In the aftermath of the storm, Birnbaum looked for safer ways to bring visitors to the island, which led him to import the first "Tornado" motorboat to Israel from Europe. He later began offering tours along the coastline, including visits to Rosh Hanikra. As of 2020s, Israeli companies such as Trek Yamn continue to offer similar tours.

== Geography ==
The Achziv Islands are five small islands located in the Mediterranean Sea, about a kilometer off the coast of Rosh Hanikra and Achziv, near Nahariya in northern Israel. They are remnants of one of the three kurkar ridges that stretch along Israel’s coastline from north to south to the Sharon region, and have gradually sunk or crumbled over the years. The three northernmost islands, collectively known as the Rosh Hanikra Islands (איי ראש הנקרה), are designated as a nature reserve, where entry is prohibited.
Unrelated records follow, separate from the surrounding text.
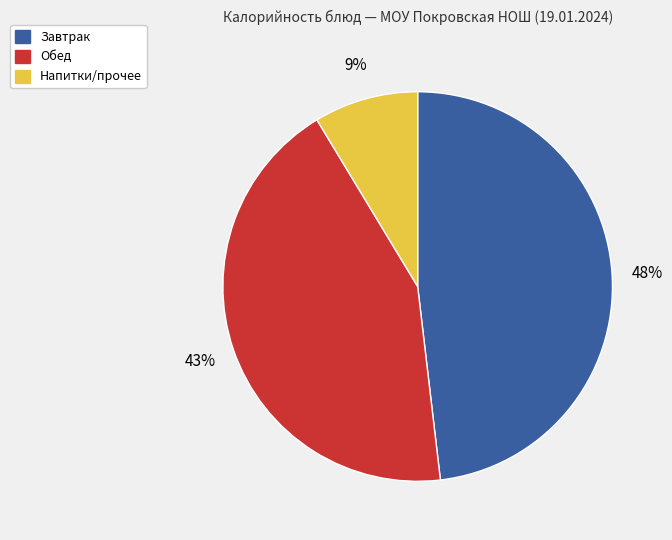

Does any single category account for the majority?

No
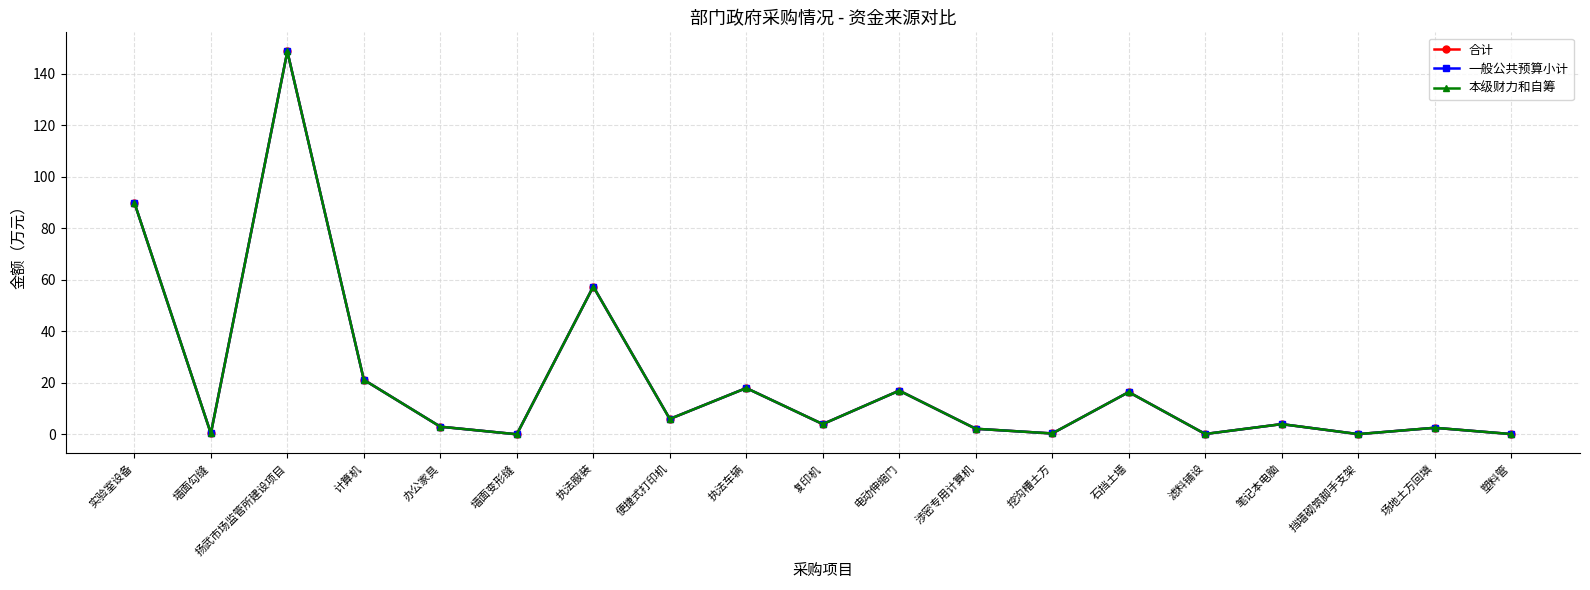

Is this an area chart (filled region under the line)?

No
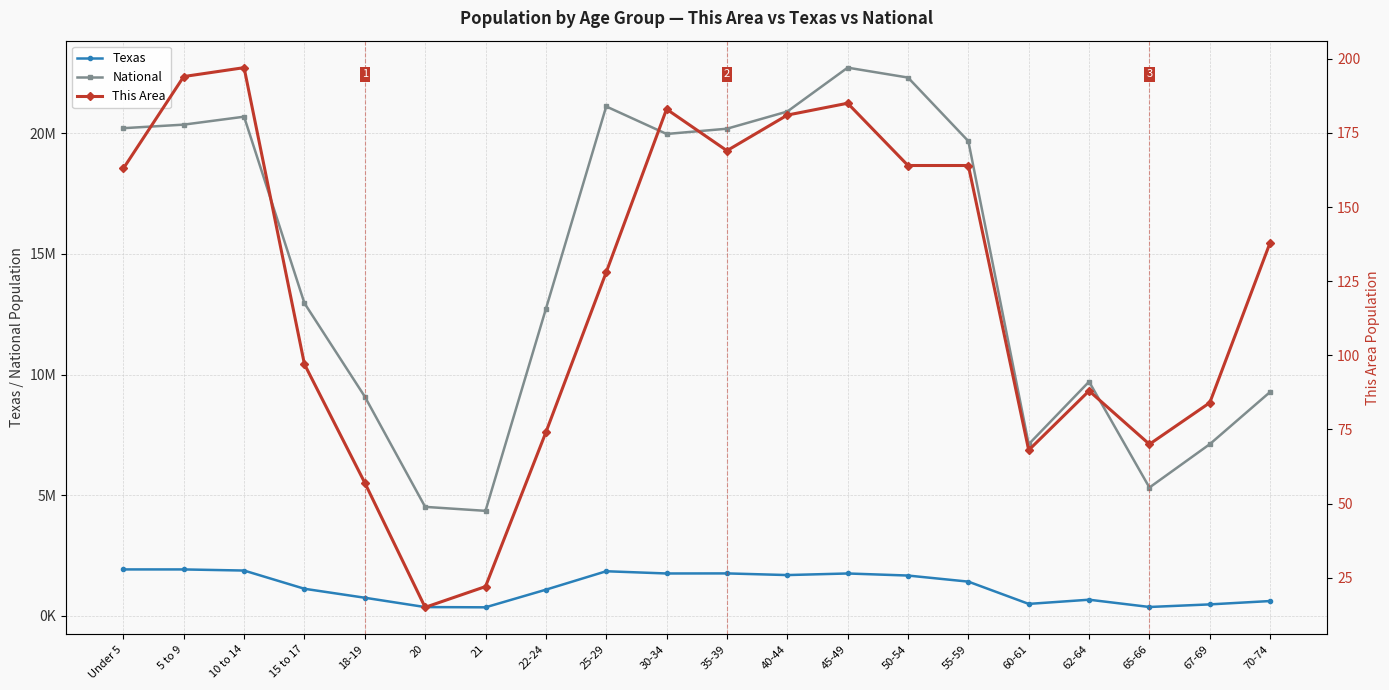

Rank the categories by Texas value from highest to lowest.

Under 5, 5 to 9, 10 to 14, 25-29, 35-39, 45-49, 30-34, 40-44, 50-54, 55-59, 15 to 17, 22-24, 18-19, 62-64, 70-74, 60-61, 67-69, 65-66, 20, 21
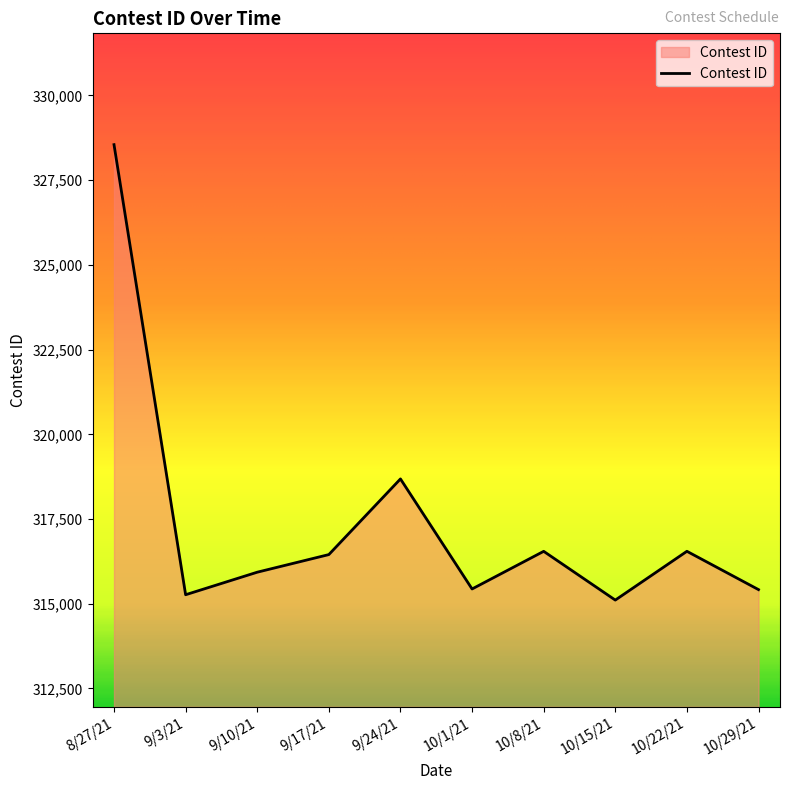

What is the maximum value shown in the chart?

328549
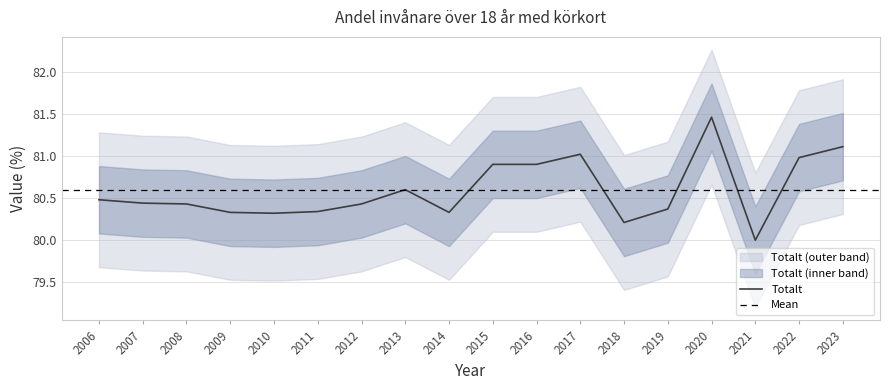

List the labels in order of value, smallest first.

2021, 2018, 2010, 2009, 2014, 2011, 2019, 2008, 2012, 2007, 2006, 2013, 2015, 2016, 2022, 2017, 2023, 2020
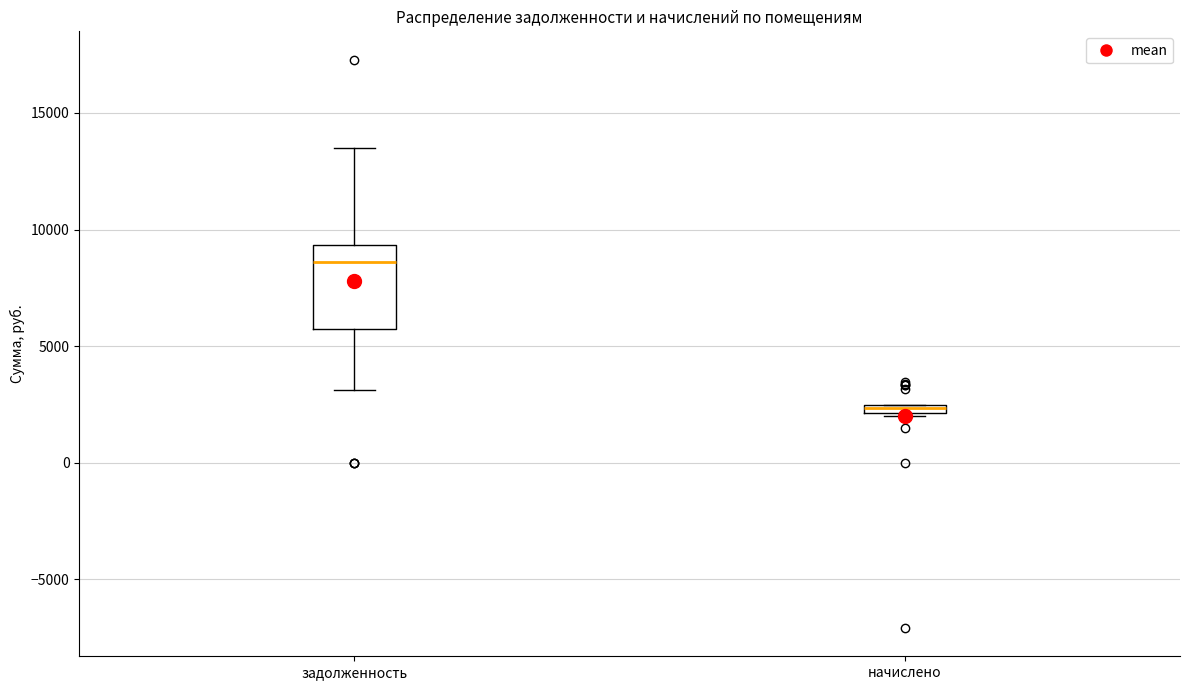

Which box has the highest median line?

задолженность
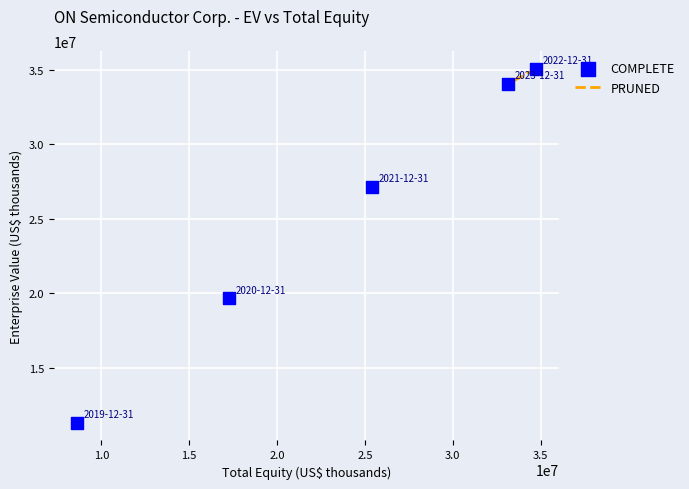

What is the range of X values (max minus min)?

26135048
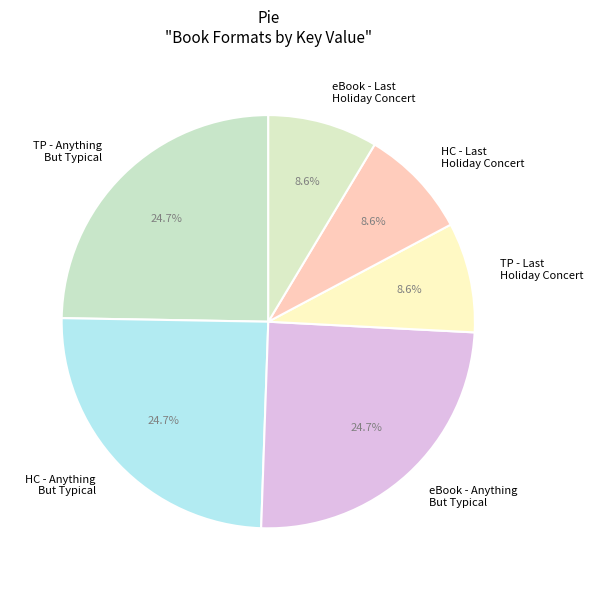

Does HC - Anything But Typical represent more than half of the total?

No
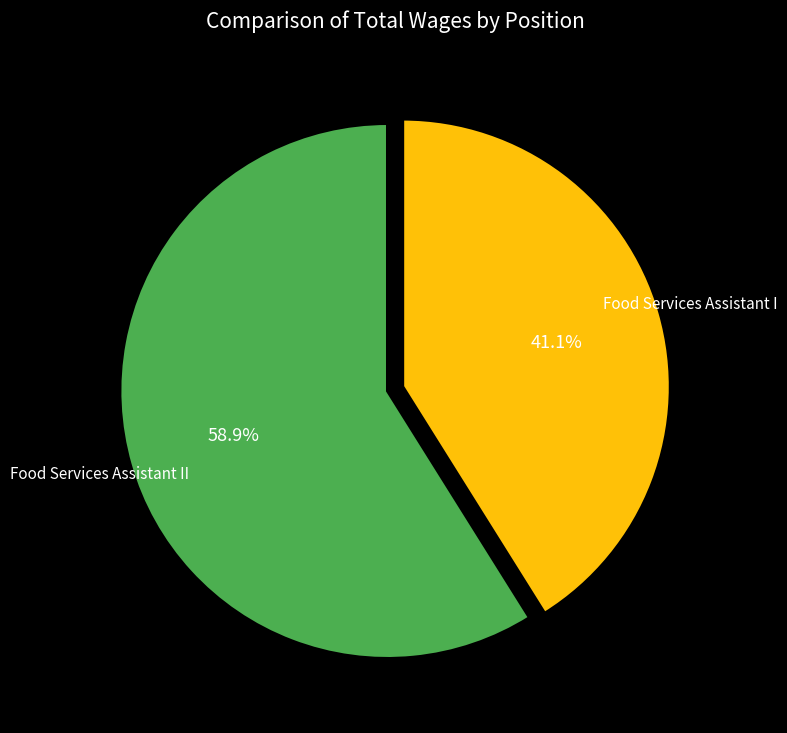

Which slice is the smallest?

Food Services Assistant I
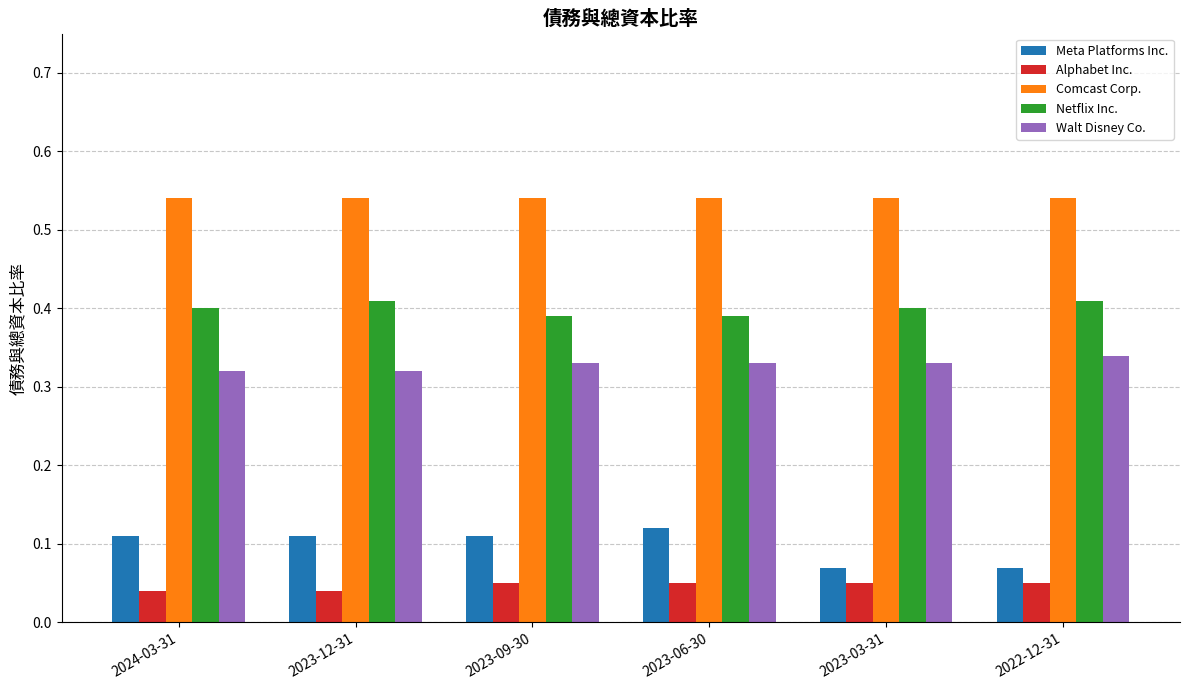

What is the sum of the Comcast Corp. values at 2023-03-31 and 2023-12-31?

1.1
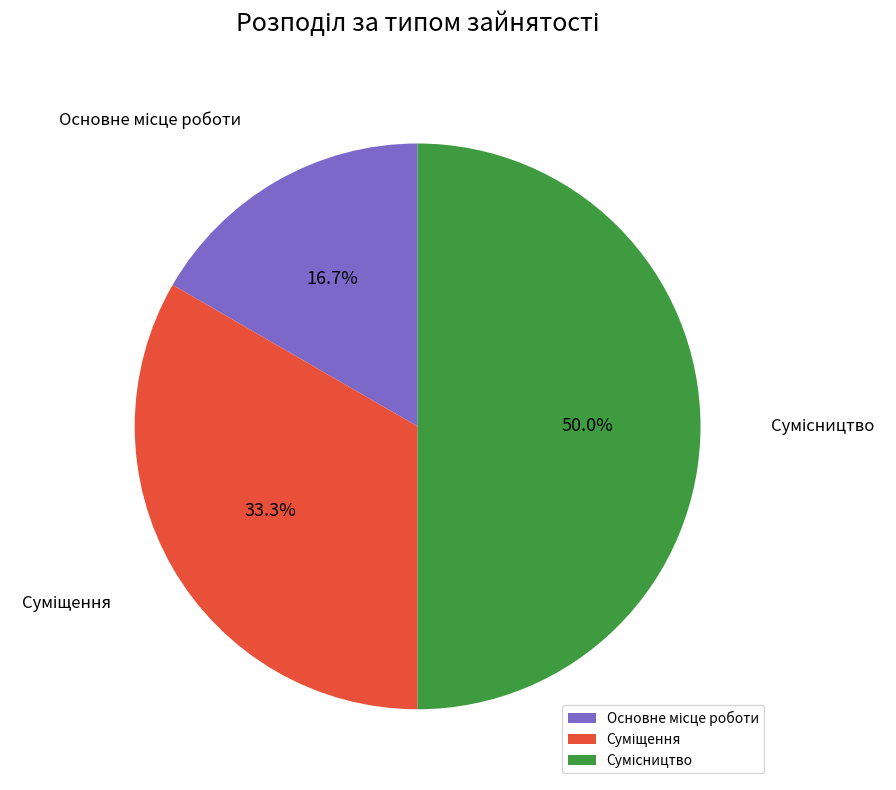

What is the change in value from Суміщення to Сумісництво?

+1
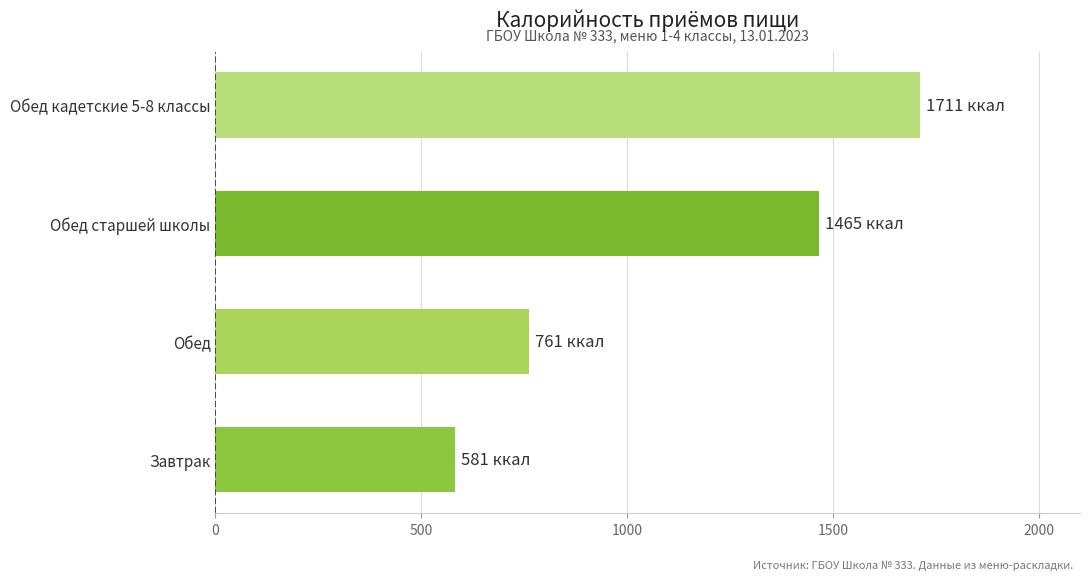

Rank the categories by value from lowest to highest.

Завтрак, Обед, Обед старшей школы, Обед кадетские 5-8 классы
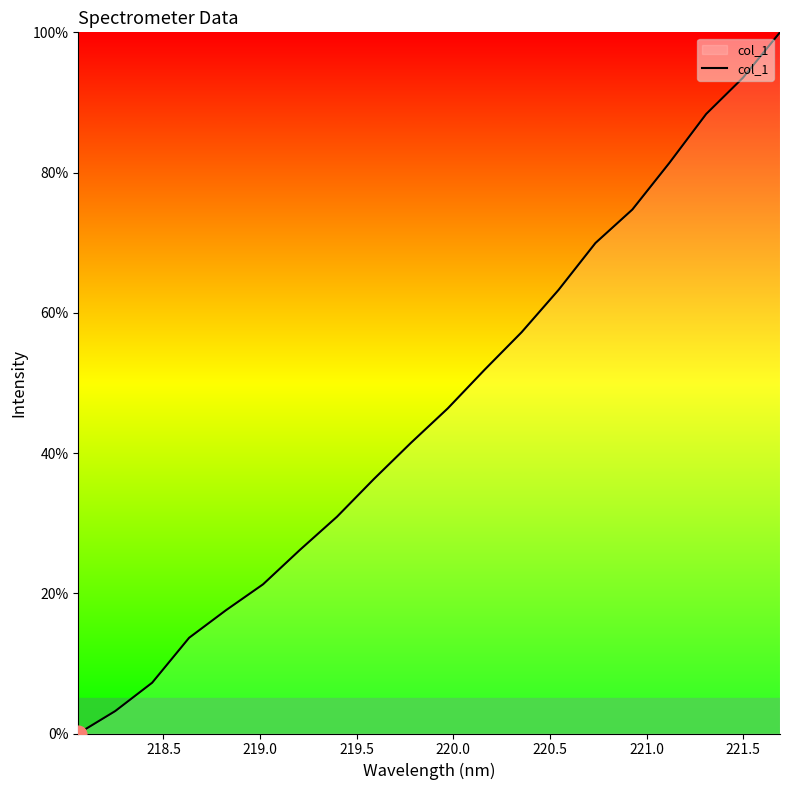

What is the maximum value shown in the chart?

100.0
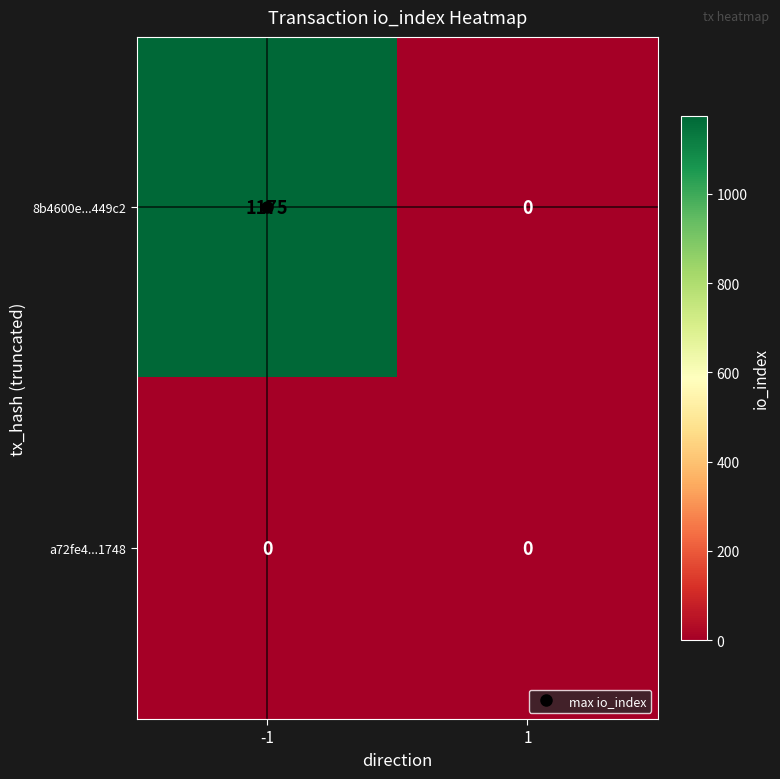

What is the sum of all 8b4600e...449c2 values?

1175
These islands, from north to south, are: Tekhelet (תכלת), Shahaf (שחף), and Nahlieli (נחליאלי), serve as nesting colonies for waterfowl that return annually. South of them lie two more islands from the same ridge: Achziv (אכזיב), and the largest of the group, Shagavion (שגביון), also nicknamed "Love Island" (אי האהבה), is about a dunam and a half in size and is the only island among the five that is not declared a nature reserve. It lies just a five-minute boat ride from the coast of Nahariya. It is part of the same kurkar ridge that begins at Rosh Hanikra and continues south toward Haifa, located roughly opposite Achziv National Park.